There was anger earlier this year when NHS Tayside agreed to pay Ms McLay £90,000 on her departure, but the health board insisted that the payments were "legal and contractual entitlements and no additional payments have or will be made".

Audit Scotland said the health board resolved to pursue a negotiated settlement with McMcLay because the potential legal costs if she was sacked and retaliated by suing NHS Tayside would likely be higher. 

Audit Scotland stated that the health board "determined that any possible legal action which could have arisen from a proposed contract termination would have been expensive, time consuming and entail a reputational risk" and that "the total of the negotiated settlement to the board were less than the Central Legal Office's estimated cost of defending an unsuccessful legal case".

Audit Scotland said the decision to proceed with a negotiated settlement "was reasonable". 

However, Audit Scotland also found that Ms McLay's termination payment included a mistaken contribution of £19,135.08 to the NHS Scotland pension fund, intended to cover Ms McLay's notice period. 

Read more: NHS Tayside insists payments to former boss 'legal and contractual'

Audit Scotland states that the health board realised at a late stage of the negotiations that "payment in lieu of notice does not represent pensionable service and, therefore, pension contributions should not be made". 

It adds: "At this late stage, the former Chief Executive [Ms McLay] was not prepared to consider an updated settlement.

"The agreement was not changed, and the payments were made to the Scottish Public Pensions Agency (SPPA)."

Audit Scotland said there was now a plan is place to recover the funds before the end of the current financial year. 

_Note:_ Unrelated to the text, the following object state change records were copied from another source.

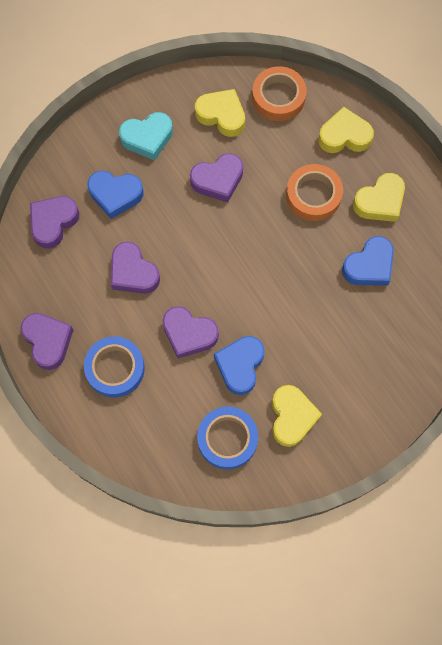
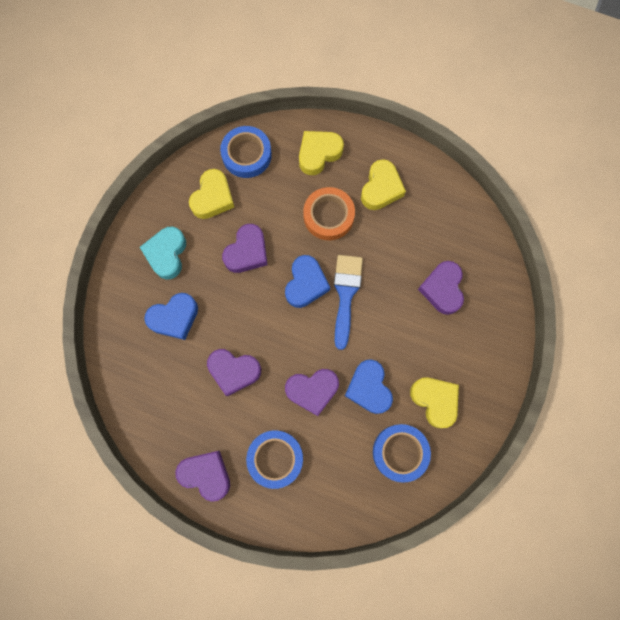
camera: 35 degrees left, 5 degrees up
purple heart [30,196,79,249] -> purple heart moved to [418,261,464,315]
turquoise heart [119,112,173,160] -> turquoise heart turned 150 degrees clockwise [140,227,186,279]
yellow heart [195,89,245,137] -> yellow heart turned 120 degrees clockwise [189,169,234,219]
orange tape [252,66,307,121] -> blue tape [220,126,272,178]
blue heart [342,236,394,286] -> blue heart moved to [285,255,330,308]
none -> blue brush [334,255,363,350]

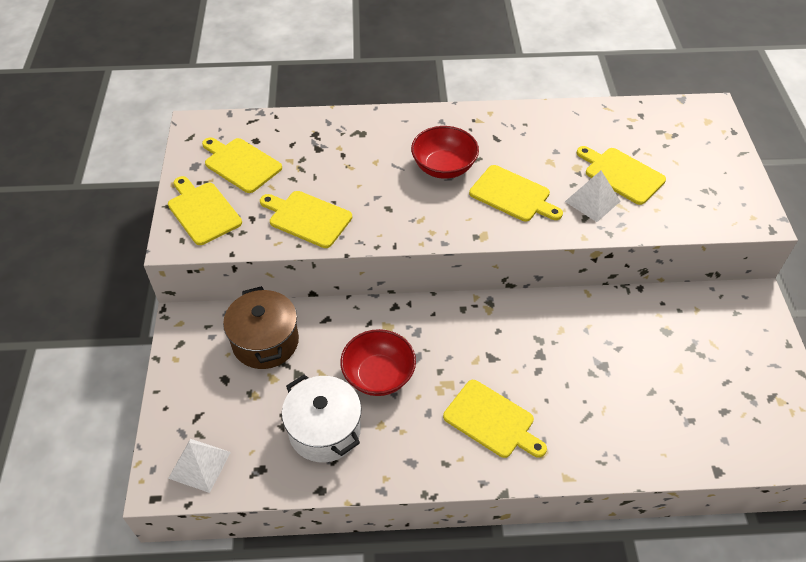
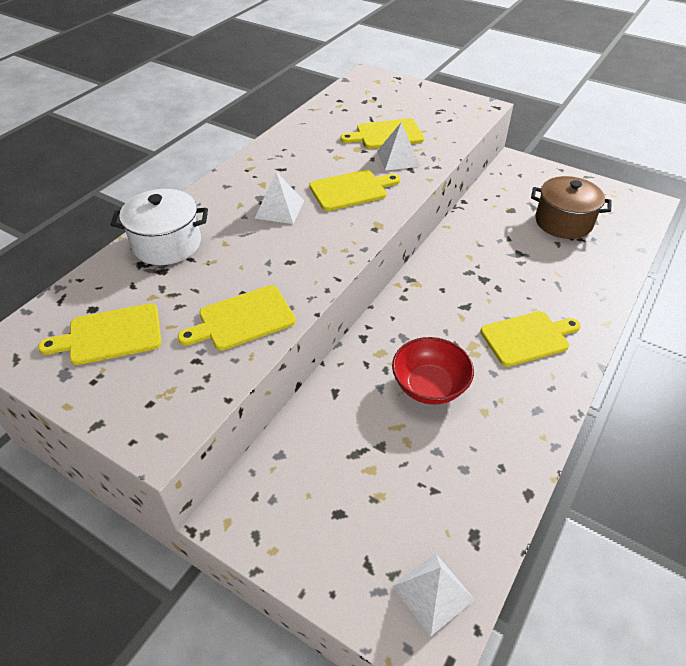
camera: 55 degrees left, 5 degrees down
yellow cutting board [168,176,242,245] -> none
brown pot [223,286,299,369] -> brown pot moved to [531,176,611,239]
white pot [282,374,361,463] -> white pot moved to [110,189,208,265]
red bowl [411,126,479,179] -> white pyramid [254,172,304,224]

It said: "[NHS Tayside's] Assistant Chief Executive/ Strategic Director of Workforce's view is that these contributions do not provide any benefit to the former Chief Executive and that as result they will go ahead and seek repayment of £19,135.08 later in the year.

"The auditor will follow this up as part of the audit of the 2018/19 accounts."

A spokesman for the Scottish Government said: “We note that Audit Scotland reported that the approach taken by the board to negotiate the settlement was reasonable, however they did identify a number of errors in assumption and in governance in the process.

“Health Secretary Jeane Freeman has raised these issues with both the Permanent Secretary and the Director General of the Health Department to ensure that clear guidance goes to boards on applying notice periods.”

In a statement, NHS Tayside said: "Audit Scotland has stated clearly that the decision taken by the Board to negotiate the settlement payment to the former Chief Executive was reasonable, but there was an error in the process. 

"Audit Scotland highlighted to the Board that the extension of the former Chief Executive's notice period to six months should have been explicitly approved by the Board's Remuneration Committee.

"The Board accepts that there was an error in not seeking approval from the Remuneration Committee at the time, and this was rectified when the committee considered the matter in November and approved the change from three months to six months."